(Beginning of Extracted data)

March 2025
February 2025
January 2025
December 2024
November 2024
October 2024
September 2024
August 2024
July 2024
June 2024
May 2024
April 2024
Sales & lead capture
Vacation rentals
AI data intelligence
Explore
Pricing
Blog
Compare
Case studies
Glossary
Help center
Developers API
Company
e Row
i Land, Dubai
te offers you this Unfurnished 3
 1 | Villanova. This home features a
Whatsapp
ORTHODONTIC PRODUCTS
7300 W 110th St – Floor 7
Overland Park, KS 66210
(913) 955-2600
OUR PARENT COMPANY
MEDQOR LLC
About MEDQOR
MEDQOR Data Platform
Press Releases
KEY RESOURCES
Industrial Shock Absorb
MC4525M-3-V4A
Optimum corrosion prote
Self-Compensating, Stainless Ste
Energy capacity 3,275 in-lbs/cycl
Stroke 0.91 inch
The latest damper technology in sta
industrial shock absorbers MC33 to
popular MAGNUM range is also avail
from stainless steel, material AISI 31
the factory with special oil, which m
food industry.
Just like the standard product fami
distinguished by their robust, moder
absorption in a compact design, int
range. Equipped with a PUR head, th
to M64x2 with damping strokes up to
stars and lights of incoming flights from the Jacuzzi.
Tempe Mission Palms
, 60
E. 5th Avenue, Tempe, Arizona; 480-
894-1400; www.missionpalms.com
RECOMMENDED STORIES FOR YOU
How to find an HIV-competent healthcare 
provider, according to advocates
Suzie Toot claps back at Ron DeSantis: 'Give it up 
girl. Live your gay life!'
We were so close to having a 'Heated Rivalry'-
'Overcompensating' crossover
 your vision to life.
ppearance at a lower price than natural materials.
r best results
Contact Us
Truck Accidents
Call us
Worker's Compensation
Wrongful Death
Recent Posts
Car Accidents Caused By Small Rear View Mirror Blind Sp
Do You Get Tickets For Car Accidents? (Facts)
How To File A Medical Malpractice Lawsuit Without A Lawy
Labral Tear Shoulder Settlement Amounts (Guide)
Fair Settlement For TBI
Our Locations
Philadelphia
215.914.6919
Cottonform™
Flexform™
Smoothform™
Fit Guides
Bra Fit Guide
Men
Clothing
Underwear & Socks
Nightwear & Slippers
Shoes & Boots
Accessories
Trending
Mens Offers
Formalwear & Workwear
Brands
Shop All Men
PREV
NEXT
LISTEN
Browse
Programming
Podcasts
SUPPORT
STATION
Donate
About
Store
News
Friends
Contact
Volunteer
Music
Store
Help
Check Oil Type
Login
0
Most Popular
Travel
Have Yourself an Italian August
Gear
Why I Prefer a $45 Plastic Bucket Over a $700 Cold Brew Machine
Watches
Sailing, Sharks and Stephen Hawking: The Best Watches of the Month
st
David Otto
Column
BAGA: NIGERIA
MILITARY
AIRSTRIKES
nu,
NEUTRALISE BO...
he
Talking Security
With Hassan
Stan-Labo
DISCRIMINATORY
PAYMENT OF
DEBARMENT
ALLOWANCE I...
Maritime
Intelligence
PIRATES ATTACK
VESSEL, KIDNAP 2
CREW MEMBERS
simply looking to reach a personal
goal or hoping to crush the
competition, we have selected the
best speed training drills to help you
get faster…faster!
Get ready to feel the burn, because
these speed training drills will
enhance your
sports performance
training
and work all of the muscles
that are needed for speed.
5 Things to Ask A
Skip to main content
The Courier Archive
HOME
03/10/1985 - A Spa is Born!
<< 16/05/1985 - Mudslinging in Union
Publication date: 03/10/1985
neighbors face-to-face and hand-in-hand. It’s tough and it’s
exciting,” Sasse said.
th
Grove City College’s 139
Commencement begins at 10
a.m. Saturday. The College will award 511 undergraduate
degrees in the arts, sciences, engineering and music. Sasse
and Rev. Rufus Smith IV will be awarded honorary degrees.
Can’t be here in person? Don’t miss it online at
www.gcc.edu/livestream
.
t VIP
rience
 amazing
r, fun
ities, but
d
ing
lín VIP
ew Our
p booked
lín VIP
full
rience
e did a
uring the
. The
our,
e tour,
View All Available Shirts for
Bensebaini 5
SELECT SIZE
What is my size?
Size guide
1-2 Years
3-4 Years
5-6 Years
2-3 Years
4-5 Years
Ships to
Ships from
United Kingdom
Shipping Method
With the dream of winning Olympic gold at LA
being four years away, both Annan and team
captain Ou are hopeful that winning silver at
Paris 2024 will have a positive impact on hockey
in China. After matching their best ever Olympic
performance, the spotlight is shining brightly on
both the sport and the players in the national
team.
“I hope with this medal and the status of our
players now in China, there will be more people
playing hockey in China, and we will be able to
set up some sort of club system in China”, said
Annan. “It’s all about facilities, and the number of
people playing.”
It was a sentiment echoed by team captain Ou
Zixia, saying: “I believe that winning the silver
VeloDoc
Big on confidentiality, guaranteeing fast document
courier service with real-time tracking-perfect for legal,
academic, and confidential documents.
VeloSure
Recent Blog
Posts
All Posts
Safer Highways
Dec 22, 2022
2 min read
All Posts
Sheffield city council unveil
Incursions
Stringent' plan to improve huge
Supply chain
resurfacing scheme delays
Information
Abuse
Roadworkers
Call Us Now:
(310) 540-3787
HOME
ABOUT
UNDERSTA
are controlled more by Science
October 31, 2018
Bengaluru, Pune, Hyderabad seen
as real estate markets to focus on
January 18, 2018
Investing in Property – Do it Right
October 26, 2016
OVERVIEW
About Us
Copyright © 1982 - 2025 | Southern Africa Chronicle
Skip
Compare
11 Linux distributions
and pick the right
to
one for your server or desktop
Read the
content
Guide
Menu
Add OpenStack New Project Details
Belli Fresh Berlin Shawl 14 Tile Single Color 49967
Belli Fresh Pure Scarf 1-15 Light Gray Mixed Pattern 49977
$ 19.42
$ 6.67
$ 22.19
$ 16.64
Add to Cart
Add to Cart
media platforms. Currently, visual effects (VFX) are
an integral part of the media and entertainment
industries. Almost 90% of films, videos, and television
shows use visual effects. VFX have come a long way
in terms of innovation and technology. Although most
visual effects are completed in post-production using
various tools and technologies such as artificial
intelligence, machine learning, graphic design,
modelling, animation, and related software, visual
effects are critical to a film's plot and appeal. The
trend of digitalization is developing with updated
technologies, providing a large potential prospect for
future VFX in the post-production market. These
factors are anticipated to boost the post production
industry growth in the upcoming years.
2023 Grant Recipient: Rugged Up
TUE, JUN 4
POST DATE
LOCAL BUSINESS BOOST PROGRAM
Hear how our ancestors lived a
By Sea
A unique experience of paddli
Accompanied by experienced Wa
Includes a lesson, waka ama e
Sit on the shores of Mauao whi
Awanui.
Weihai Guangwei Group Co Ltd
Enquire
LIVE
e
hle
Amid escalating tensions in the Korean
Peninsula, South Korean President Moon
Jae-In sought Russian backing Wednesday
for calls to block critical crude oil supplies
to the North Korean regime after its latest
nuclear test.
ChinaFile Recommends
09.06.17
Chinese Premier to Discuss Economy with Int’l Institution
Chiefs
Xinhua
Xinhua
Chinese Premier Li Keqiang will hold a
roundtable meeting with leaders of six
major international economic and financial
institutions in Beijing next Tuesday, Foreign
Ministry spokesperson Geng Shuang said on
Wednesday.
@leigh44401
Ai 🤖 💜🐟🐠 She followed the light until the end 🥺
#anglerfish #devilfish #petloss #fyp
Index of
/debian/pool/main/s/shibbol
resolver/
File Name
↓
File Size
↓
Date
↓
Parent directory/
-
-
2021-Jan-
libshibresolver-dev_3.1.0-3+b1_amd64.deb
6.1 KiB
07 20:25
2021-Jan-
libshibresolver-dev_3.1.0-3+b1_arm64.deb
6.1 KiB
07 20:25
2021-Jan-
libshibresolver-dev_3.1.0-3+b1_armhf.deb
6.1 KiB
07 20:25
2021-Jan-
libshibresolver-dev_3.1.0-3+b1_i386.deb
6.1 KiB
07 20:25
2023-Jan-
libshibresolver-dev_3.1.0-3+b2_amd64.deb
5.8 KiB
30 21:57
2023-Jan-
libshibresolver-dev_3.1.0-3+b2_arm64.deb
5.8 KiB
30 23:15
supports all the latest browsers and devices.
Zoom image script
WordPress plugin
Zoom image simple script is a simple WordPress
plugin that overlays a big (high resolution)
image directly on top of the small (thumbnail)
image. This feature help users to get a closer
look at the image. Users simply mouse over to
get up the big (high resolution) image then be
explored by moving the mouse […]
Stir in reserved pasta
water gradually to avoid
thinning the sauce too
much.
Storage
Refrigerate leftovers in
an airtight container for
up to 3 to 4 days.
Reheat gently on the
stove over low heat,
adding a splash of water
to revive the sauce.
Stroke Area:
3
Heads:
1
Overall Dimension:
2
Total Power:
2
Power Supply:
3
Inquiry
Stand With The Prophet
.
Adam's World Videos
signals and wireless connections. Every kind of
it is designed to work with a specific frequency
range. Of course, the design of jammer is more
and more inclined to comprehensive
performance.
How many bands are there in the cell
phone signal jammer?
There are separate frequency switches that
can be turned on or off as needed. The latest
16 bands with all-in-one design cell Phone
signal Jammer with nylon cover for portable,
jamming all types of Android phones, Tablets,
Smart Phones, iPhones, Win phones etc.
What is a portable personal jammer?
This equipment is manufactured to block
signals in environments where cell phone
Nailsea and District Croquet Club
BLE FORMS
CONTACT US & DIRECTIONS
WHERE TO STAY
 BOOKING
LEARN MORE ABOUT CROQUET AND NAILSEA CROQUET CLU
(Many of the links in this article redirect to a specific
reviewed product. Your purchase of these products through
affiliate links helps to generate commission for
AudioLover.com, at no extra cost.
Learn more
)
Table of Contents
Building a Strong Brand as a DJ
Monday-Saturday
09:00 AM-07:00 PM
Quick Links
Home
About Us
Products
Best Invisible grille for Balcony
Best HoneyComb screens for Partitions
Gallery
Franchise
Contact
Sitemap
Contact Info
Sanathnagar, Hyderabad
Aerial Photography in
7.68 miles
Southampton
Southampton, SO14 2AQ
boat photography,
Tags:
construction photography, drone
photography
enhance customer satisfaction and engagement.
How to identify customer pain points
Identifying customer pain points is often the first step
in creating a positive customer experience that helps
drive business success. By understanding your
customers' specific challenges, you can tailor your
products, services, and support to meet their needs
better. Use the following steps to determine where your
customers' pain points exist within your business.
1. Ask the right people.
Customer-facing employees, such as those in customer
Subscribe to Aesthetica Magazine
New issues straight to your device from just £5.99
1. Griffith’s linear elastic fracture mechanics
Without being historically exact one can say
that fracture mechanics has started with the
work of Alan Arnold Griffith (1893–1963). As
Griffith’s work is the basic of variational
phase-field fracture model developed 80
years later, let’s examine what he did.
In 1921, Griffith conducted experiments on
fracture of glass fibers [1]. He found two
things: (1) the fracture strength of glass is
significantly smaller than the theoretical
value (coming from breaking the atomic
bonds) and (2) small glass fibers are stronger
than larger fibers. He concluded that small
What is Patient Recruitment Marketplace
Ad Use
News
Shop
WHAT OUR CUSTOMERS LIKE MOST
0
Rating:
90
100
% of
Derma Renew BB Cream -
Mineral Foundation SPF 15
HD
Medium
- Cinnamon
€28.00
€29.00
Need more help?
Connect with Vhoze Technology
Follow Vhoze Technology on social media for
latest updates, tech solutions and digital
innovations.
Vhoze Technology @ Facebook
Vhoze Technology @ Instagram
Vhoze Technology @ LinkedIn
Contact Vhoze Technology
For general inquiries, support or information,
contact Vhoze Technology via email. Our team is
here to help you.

(End of Extracted data)

**To do**
Copy the items word for word, starting at their first line and ending at the line that contains "Optimum corrosion prote".

**Solution to this problem**
March 2025
February 2025
January 2025
December 2024
November 2024
October 2024
September 2024
August 2024
July 2024
June 2024
May 2024
April 2024
Sales & lead capture
Vacation rentals
AI data intelligence
Explore
Pricing
Blog
Compare
Case studies
Glossary
Help center
Developers API
Company
e Row
i Land, Dubai
te offers you this Unfurnished 3
 1 | Villanova. This home features a
Whatsapp
ORTHODONTIC PRODUCTS
7300 W 110th St – Floor 7
Overland Park, KS 66210
(913) 955-2600
OUR PARENT COMPANY
MEDQOR LLC
About MEDQOR
MEDQOR Data Platform
Press Releases
KEY RESOURCES
Industrial Shock Absorb
MC4525M-3-V4A
Optimum corrosion prote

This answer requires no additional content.